In Ra, I think the negative impact of luck can be more systemic, and is related to the end-of-round, high-stakes, game-breaking type risks. If you have strong bid tiles, and if small auctions are coming up rapid-fire, and if the end-of-round is coming up quickly, you can end up facing a situation where you and one other player are dueling, trying to get a decent lot, while risking getting hosed by the end of the round. In this situation, through bad luck one of the two player can really get hammered. Obviously, how objectionable this is, is going to be decided by how often a player is caught between the bag and the end of the round.

With 3 players, I think Ra is brilliantly balanced, and this issue seems to hardly ever occur – if you’re picking blind at the end with tight time pressure, or if two players are staring at each other with a 12 and a 13 sun and playing chicken, it seems to be your own fault most likely. Almost all rounds will still end with the clock running out, but players are rarely shut out. But as the numbers of players increase, your turn frequency (and thus your control over events) goes down, and the length of the rounds does not increase proportionally to the number of players. So time pressure gets tighter, your ability to have an impact on the flow of events decreases, you get smaller (and therefore significantly more random) lots, and your susceptibility to the hand of fate increases quite a bit.

As a result, I think the impact of luck in 5-player Ra is much greater than in any version of Beowulf. That is to say, players are going to feel jerked around more frequently, at the expense of feeling like they were just knowingly taking a risk and happened to blow it. Beowulf seems to be scaled much more cleanly for the full range of players, while Ra is definitely a very different game with 3 or with 5 (I consider it possibly the greatest 3-player game ever, while I think it’s just a good game with 5). But Beowulf is a lucky game too, and the endgame auctions, where the one-scratch downside of risking in late-game auctions can sometimes be an insufficient deterrent to reckless risking, can sometimes play out in a way that isn’t particularly satisfying.

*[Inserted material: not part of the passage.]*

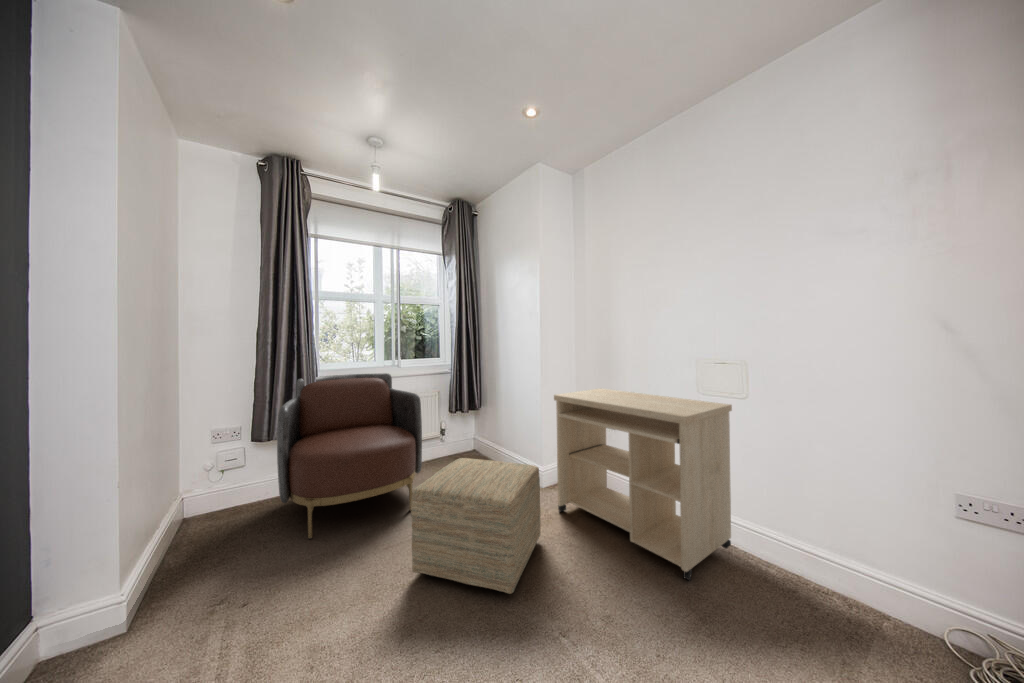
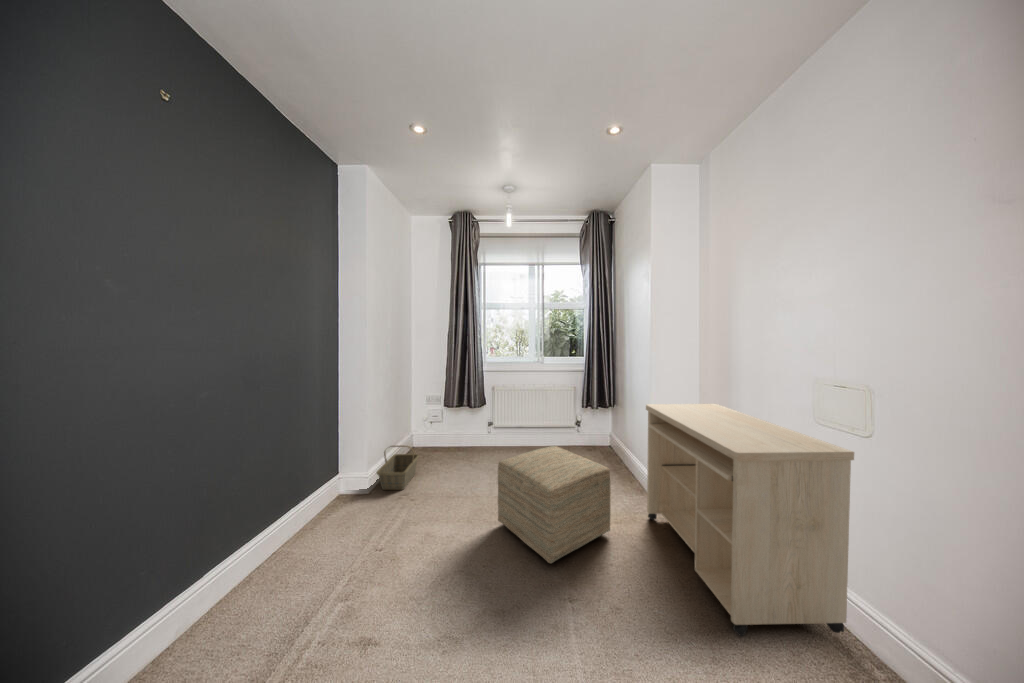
armchair: present [277,373,422,539] -> none [448,367,544,479]
basket: none [146,512,226,606] -> present [377,445,419,490]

So when it comes to auction games, Ra and Beowulf are going to have to call it a draw I think (Beowulf is way ahead of Ra on theme, but that’s a discussion for a different day). I think 5-player Beowulf is much less lucky and has more player control and less frustration than 5-player Ra, but the sheer brilliance and perfect balance of 3-player Ra I think has to be judged to slightly outshine Beowulf, due to the latter’s minor faltering (which can sometimes result in frustrating runs of luck) in the late-game competitions.

Let me put it this way, though: if my collection could only include 5 German-style games, there is a strong possibility it would include both Ra and Beowulf.